Introduction to Data Science: Data Analysis and Prediction Algorithms with R introduces concepts and skills that can help you tackle real-world data analysis challenges. It covers concepts from probability, statistical inference, linear regression, and machine learning. It also helps you develop skills such as R programming, data wrangling, data visualization, predictive algorithm building, file organization with UNIX/Linux shell, version control with Git and GitHub, and reproducible document preparation.

 

This book is a textbook for a first course in data science. No previous knowledge of R is necessary, although some experience with programming may be helpful. The book is divided into six parts: R, data visualization, statistics with R, data wrangling, machine learning, and productivity tools. Each part has several chapters meant to be presented as one lecture.

 

The author uses motivating case studies that realistically mimic a data scientist's experience. He starts by asking specific questions and answers these through data analysis so concepts are learned as a means to answering the questions. Examples of the case studies included are: US murder rates by state, self-reported student heights, trends in world health and economics, the impact of vaccines on infectious disease rates, the financial crisis of 2007-2008, election forecasting, building a baseball team, image processing of hand-written digits, and movie recommendation systems.

 

The statistical concepts used to answer the case study questions are only briefly introduced, so complementing with a probability and statistics textbook is highly recommended for in-depth understanding of these concepts. If you read and understand the chapters and complete the exercises, you will be prepared to learn the more advanced concepts and skills needed to become an expert.

A complete solutions manual is available to registered instructors who require the text for a course.

商品描述(中文翻譯)

《Introduction to Data Science: Data Analysis and Prediction Algorithms with R》是一本介紹概念和技能的教科書,可以幫助你應對現實世界的數據分析挑戰。它涵蓋了概率、統計推斷、線性回歸和機器學習等概念。

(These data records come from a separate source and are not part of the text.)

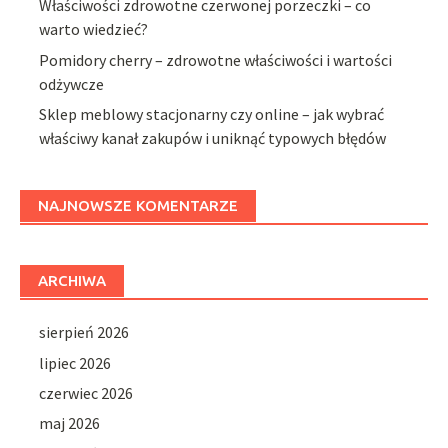
Właściwości zdrowotne czerwonej porzeczki – co
warto wiedzieć?
Pomidory cherry – zdrowotne właściwości i wartości
odżywcze
Sklep meblowy stacjonarny czy online – jak wybrać
właściwy kanał zakupów i uniknąć typowych błędów
NAJNOWSZE KOMENTARZE
ARCHIWA
sierpień 2026
lipiec 2026
czerwiec 2026
maj 2026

同時,它還幫助你培養R編程、數據整理、數據可視化、預測算法構建、UNIX/Linux shell文件組織、Git和GitHub版本控制以及可重現的文檔準備等技能。

這本書是一門數據科學的入門教材。不需要先備的R知識,但對編程有一些經驗可能會有幫助。該書分為六個部分:R、數據可視化、統計學與R、數據整理、機器學習和生產力工具。每個部分都有幾個章節,可以作為一堂講座來呈現。

作者使用具有現實性的案例研究,模擬了數據科學家的經驗。他首先提出具體問題,然後通過數據分析來回答這些問題,以此來學習概念。案例研究的例子包括:美國各州的謀殺率、學生身高的自報數據、世界健康和經濟趨勢、疫苗對傳染病率的影響、2007-2008年的金融危機、選舉預測、組建棒球隊、手寫數字的圖像處理和電影推薦系統。

為了回答案例研究的問題,所使用的統計概念只是簡單介紹,因此強烈建議配合一本概率和統計教科書,以深入理解這些概念。如果你閱讀並理解了這些章節並完成了練習,你將準備好學習更高級的概念和技能,成為一名專家所需的。

註冊的教師可以獲得完整的解答手冊,以便在課程中使用該教材。

作者簡介

 

Rafael A. Irizarry is professor of data sciences at the Dana-Farber Cancer Institute, professor of biostatistics at Harvard, and a fellow of the American Statistical Association. Dr. Irizarry is an applied statistician and during the last 20 years has worked in diverse areas, including genomics, sound engineering, and public health. He disseminates solutions to data analysis challenges as open source software, tools that are widely downloaded and used. Prof. Irizarry has also developed and taught several data science courses at Harvard as well as popular online courses.

作者簡介(中文翻譯)

Rafael A. Irizarry 是 Dana-Farber Cancer Institute 的資料科學教授,也是哈佛大學的生物統計學教授,同時也是美國統計學會的會士。Irizarry 博士是一位應用統計學家,在過去的 20 年中從事多個領域的工作,包括基因組學、音響工程和公共衛生。他以開源軟體的形式傳播解決數據分析挑戰的解決方案,這些工具被廣泛下載和使用。Irizarry 教授還在哈佛大學開發並教授了多門資料科學課程,同時也提供熱門的線上課程。